Study material START

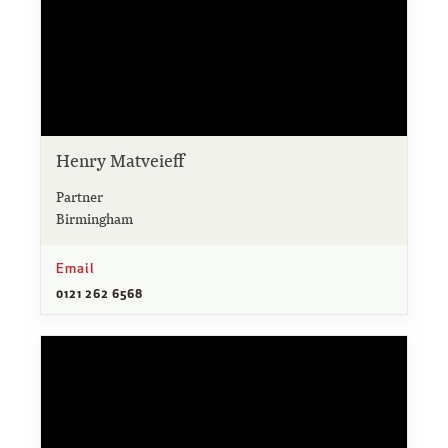
Henry Matveieff
Partner
Birmingham
Email
0121 262 6568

Study material END

- Assignment -
Without the images, output all the entries exactly as they stand.

- Response box -
Henry Matveieff
Partner
Birmingham
Email
0121 262 6568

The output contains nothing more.